Para melhorar esse cenário, é necessário adotar atalhos no processo de desenvolvimento industrial produtivo e construir mecanismos sólidos para vencer os inúmeros "vales da morte" que impedem ou dificultam a translação do conhecimento e tecnologia gerados no país para a indústria a quem cabe efetivamente transformá-los em produtos social e economicamente relevantes. "Atalho" aqui significa construir estruturas produtivas maduras, adquiridas integral ou parcialmente e licenciar ou comprar a tecnologia necessária no mercado internacional para uso nacional imediato ou em curto prazo.
Não temos mais tempo, no atual estágio de desenvolvimento do país, de esperar o longo ciclo de desenvolvimento industrial produtivo adotado até aqui, como as PDPs, PPPs ou encomendas tecnológicas de produtos complexos como anticorpos monoclonais, vacinas, biossimilares e produtos de terapias avançadas. O país necessita de mecanismos mais rápidos e efetivos, incluindo financiamentos e programas especiais por parte do BNDES, Finep e outros agentes.
Por seu lado, devem-se aproveitar as imensas oportunidades de incorporação de produtos tecnológicos, como os biossimilares, disponíveis para venda ou licenciamento nos milhares de startups distribuídas no mundo, principalmente na China, Índia e Coreia do Sul. São acordos de licenciamentos ou que envolvam a capitalização, compra ou formação de joint-ventures com essas startups para produção nacional em curto espaço de tempo é um atalho possível.
Inovação e produção ocorrem na indústria; a academia e os órgãos de P&D geram invenções e formam pessoal, mas não lhes cabe a construção de políticas de inovação e tecnologia a não ser de forma assessora.
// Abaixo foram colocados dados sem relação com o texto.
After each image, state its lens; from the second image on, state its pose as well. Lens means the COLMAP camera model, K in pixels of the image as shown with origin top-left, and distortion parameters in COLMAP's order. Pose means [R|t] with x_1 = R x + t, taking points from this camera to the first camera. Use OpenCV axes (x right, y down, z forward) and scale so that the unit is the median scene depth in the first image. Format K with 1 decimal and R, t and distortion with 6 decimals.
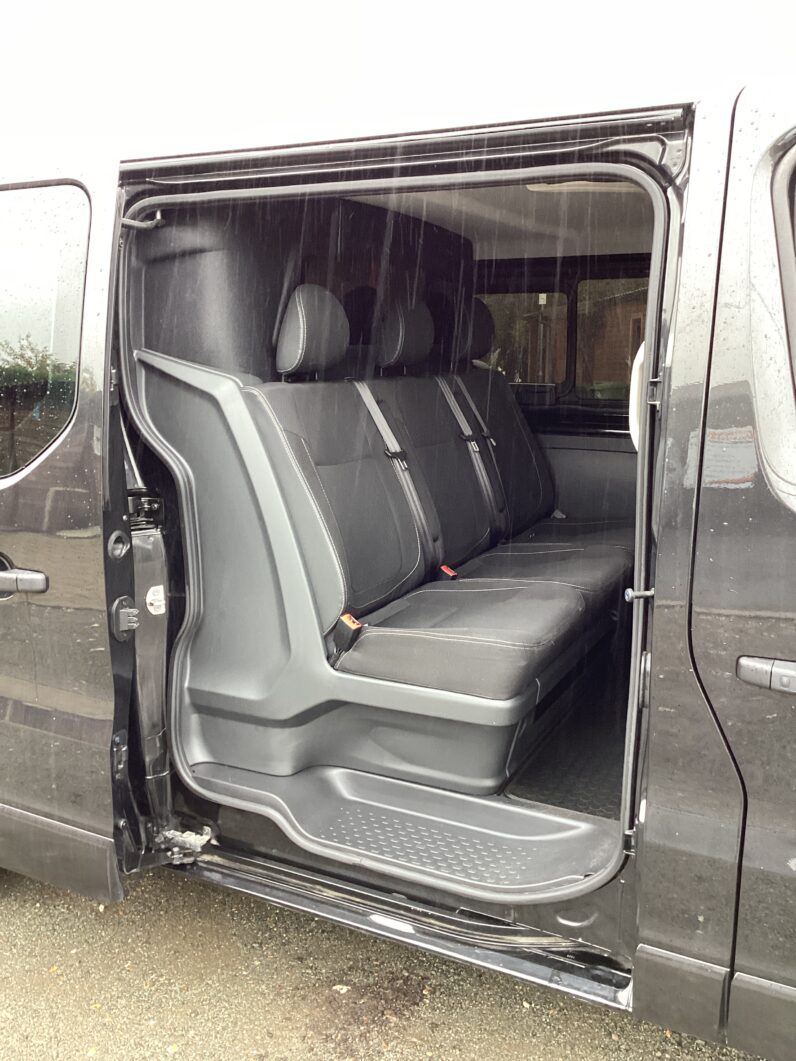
lens RADIAL K [[946.5, 0, 395.9], [0, 946.5, 529.2], [0, 0, 1]] dist [0.130225, -0.242652]
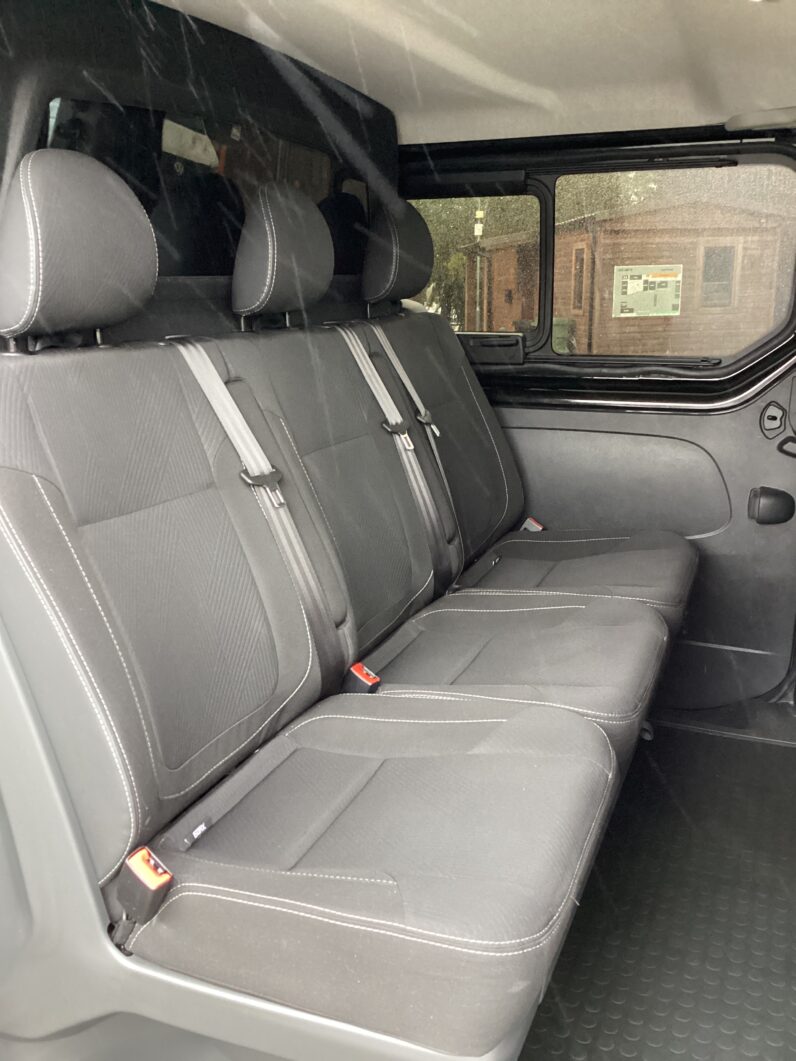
lens RADIAL K [[946.5, 0, 395.9], [0, 946.5, 529.2], [0, 0, 1]] dist [0.130225, -0.242652]
pose [[0.997603, -0.029840, 0.062436, 0.040420], [0.025806, 0.997587, 0.064448, -0.079410], [-0.064208, -0.062682, 0.995966, 0.428269]]
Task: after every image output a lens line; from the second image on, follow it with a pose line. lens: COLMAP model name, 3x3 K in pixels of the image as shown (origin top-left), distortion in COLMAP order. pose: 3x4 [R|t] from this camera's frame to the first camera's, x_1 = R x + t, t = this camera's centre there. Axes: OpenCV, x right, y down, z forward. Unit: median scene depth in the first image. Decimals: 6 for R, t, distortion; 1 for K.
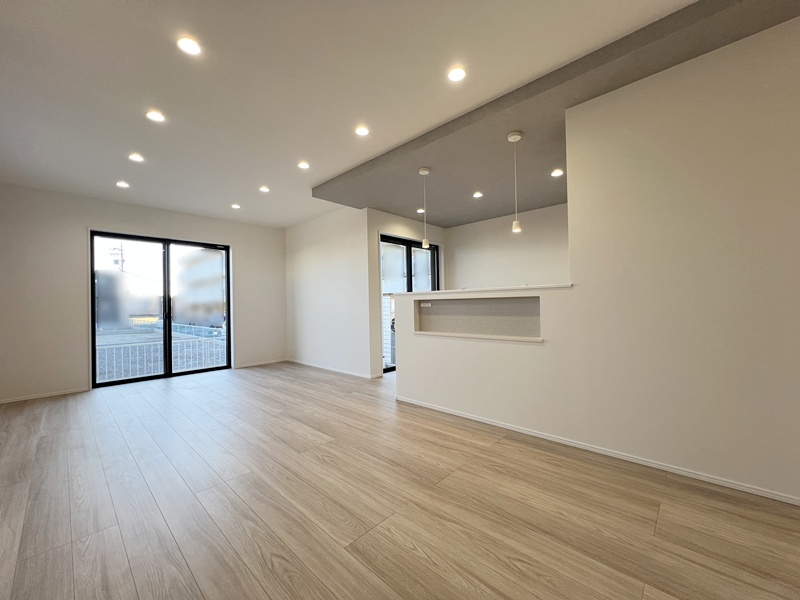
lens RADIAL K [[316.5, 0, 402.4], [0, 316.5, 301.2], [0, 0, 1]] dist [0.005855, 0.000082]
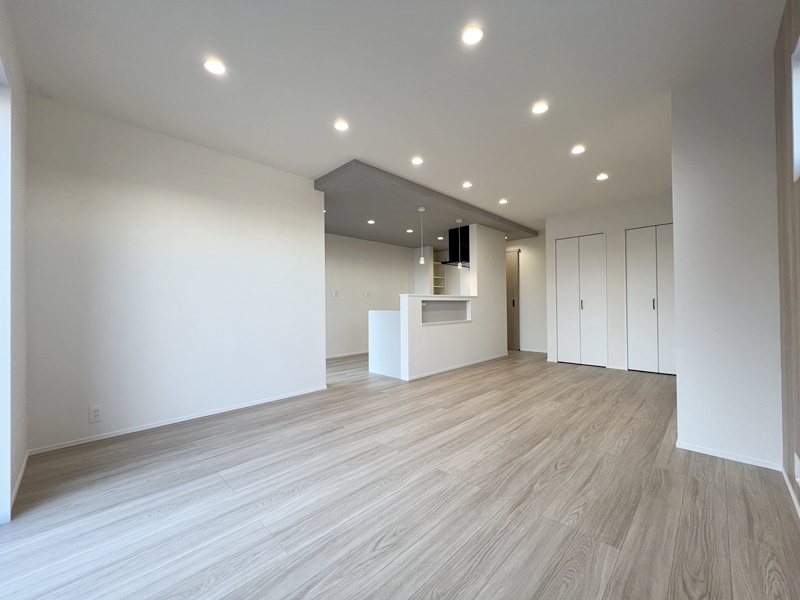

A refundação do Ministério da Indústria que seja forte em políticas de inovação e tecnologia pode significar nova fase no projeto de desenvolvimento nacional com diminuição da dependência extrema que vivemos hoje, principalmente na questão de fármacos, vacinas, biofármacos e terapias avançadas. Política Industrial e política de CT&I se superpõem em vários pontos, mas são distintas. O Brasil precisa de uma política industrial robusta e ambiciosa para o setor de biotecnologia em saúde humana.